SeaWorld Orlando's newest attraction turns the planet on its side. Just look at the globe at the entrance: The South Pole is at the equator with a "You are here" designation.
And there are glacial reefs standing right here in sunny Central Florida, next to a sign that says "Welcome to the bottom of the world." This is Antarctica — Empire of the Penguin, the largest expansion in SeaWorld Orlando's 39-year history. It opens to the public today.
"The continent of Antarctica is so remote, so far away that it's extremely difficult to get there," says creative director Brian Morrow. "Most humans will never have a chance to visit."
So SeaWorld brought Antarctica to the humans. The attraction, dripping with atmosphere, includes a major ride that leads to a penguin habitat, themed eating facilities, a gift shop and other stops.
The centerpiece ride follows the story of a penguin named Puck. There's a penguin-see, penguin-do element to the attraction, built basically atop the old Penguin Encounter attraction of the park.
"We see Puck when he's young, and he doesn't really know how to move on the ice yet so our vehicles will behave in the same way. They have these emotion reactions and physical abilities like the juvenile penguins," Morrow says. "If he spins and slides around we'll copy that as well."
Puck matures, and the vehicles learn, too.
"By the end of the ride, the vehicles are acting like super-fast, speedy superhero penguins as we dive under water for the first time," Morrow says.
The attraction puts a motion-based simulator on a trackless ride system, a theme-park first. The round vehicle, which seats two rows of four passengers, will glide over the floor in various patterns and interact with other cars.
"Each time guests come back, they can see something new," Morrow says.
When the adventure is over — after surviving a storm and Puck becomes our hero — passengers disembark directly into the penguin habitat. It's a nippy 30 degrees Fahrenheit here, and the birds are close enough that you can get wet from their wings flapping in the water. They climb and swim and stare a lot. There's a short plexiglass partition and a camouflaged "safe space" that divides birds from humans.

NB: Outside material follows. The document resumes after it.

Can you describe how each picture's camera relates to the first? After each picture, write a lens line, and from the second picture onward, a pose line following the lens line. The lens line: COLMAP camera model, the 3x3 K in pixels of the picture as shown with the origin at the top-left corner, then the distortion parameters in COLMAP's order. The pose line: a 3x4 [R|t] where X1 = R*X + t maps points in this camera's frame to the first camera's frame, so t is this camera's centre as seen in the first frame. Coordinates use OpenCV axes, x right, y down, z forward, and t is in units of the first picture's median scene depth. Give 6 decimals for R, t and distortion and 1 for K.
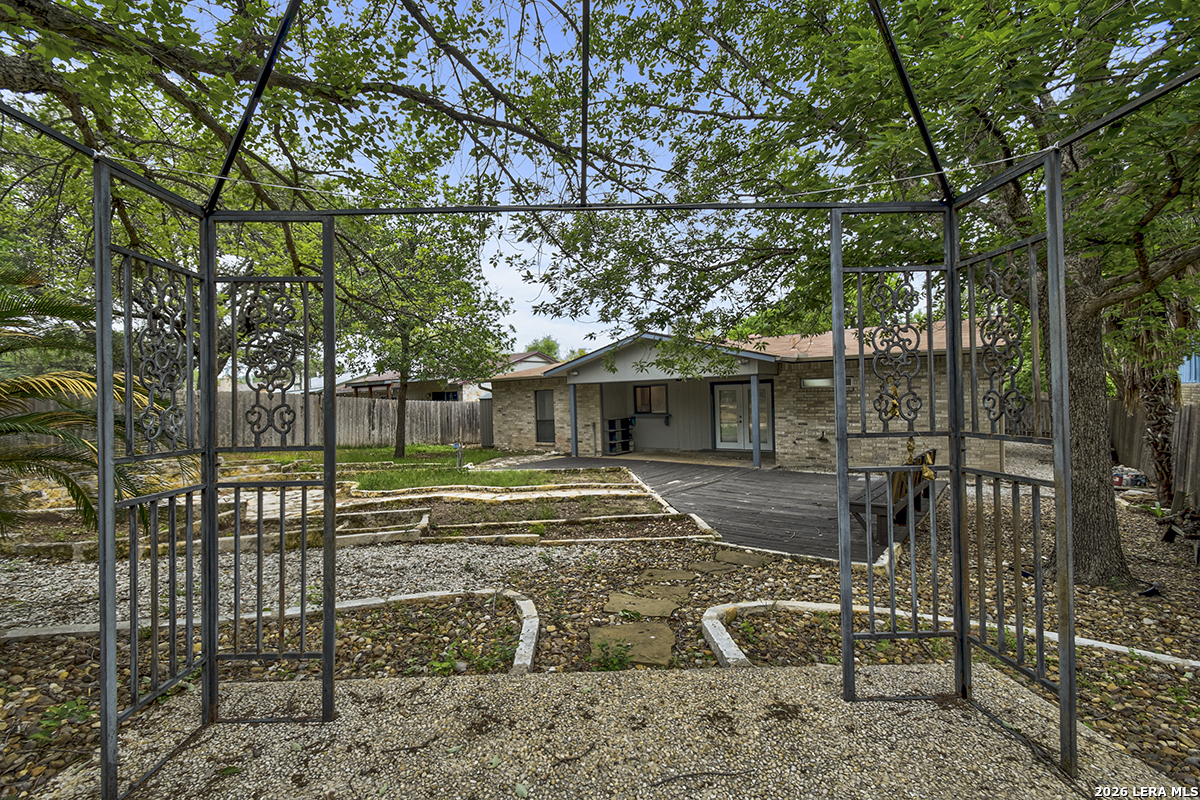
lens RADIAL K [[543.1, 0, 601.3], [0, 543.1, 401.2], [0, 0, 1]] dist [0.010745, -0.001912]
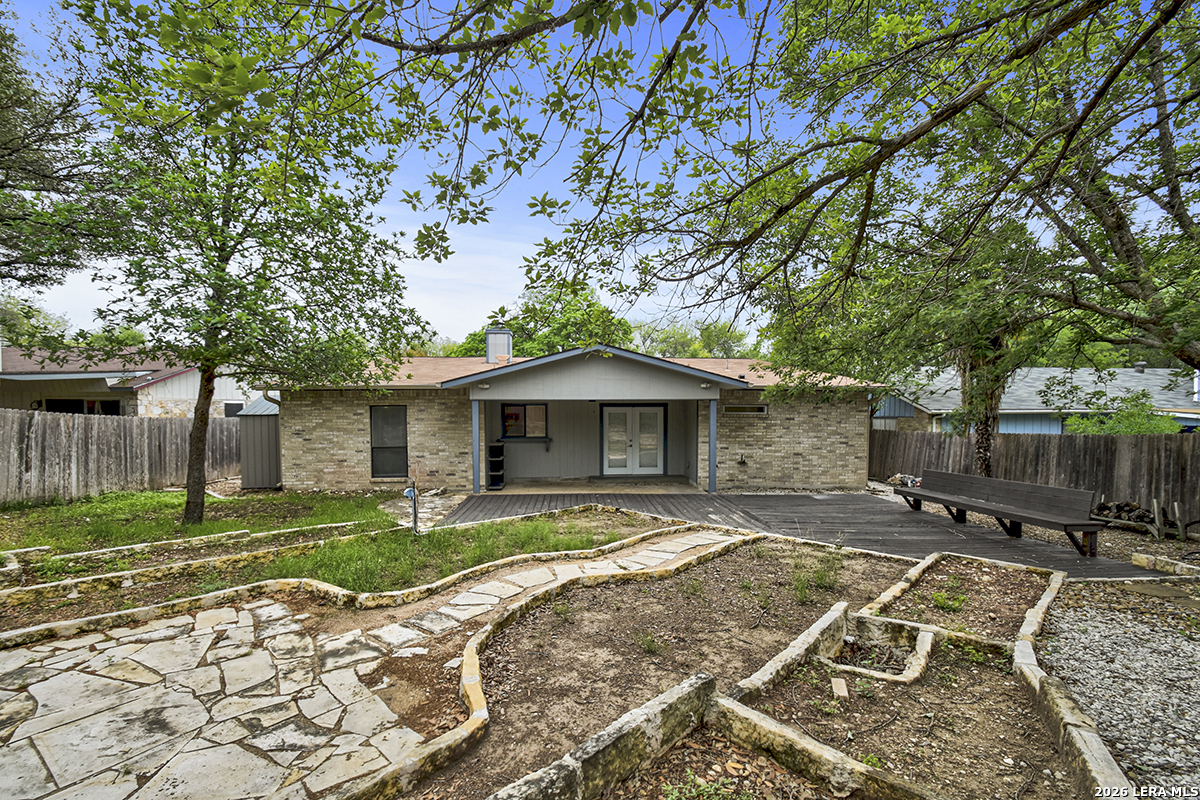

In the next room of the habitat, the penguins are seen behind a 20-foot window that showcases their darting, swimming abilities. They are built for underwater speed in the wild. It pays to be swift when looking for food or trying not to become the food of predators, Morrow says.
Antarctica's restaurant, Expedition Café, revolves around the scientists who study at the South Pole. It features walk-up service for Asian, Italian and American foods including an homage to one-time SeaWorld staple, Chicken 'n' Biscuit restaurant.
Also on the menus: an Iceberg wedge (get it?) and fortune cookies that are chocolate-dipped and contain environment messages. There are also grab-and-go options, Morrow says.
Inside the cafe will be hydroponic gardening used in the restaurant.
"Right now we're growing basil," Morrow says.
There are outside, shaded eating areas as well as an indoor option, a Quonset hut named the Sub-Zero Recreation Center. Inside are relics from the scientist and the SeaWorld design team. (Hidden gem: Penguin Peeps.)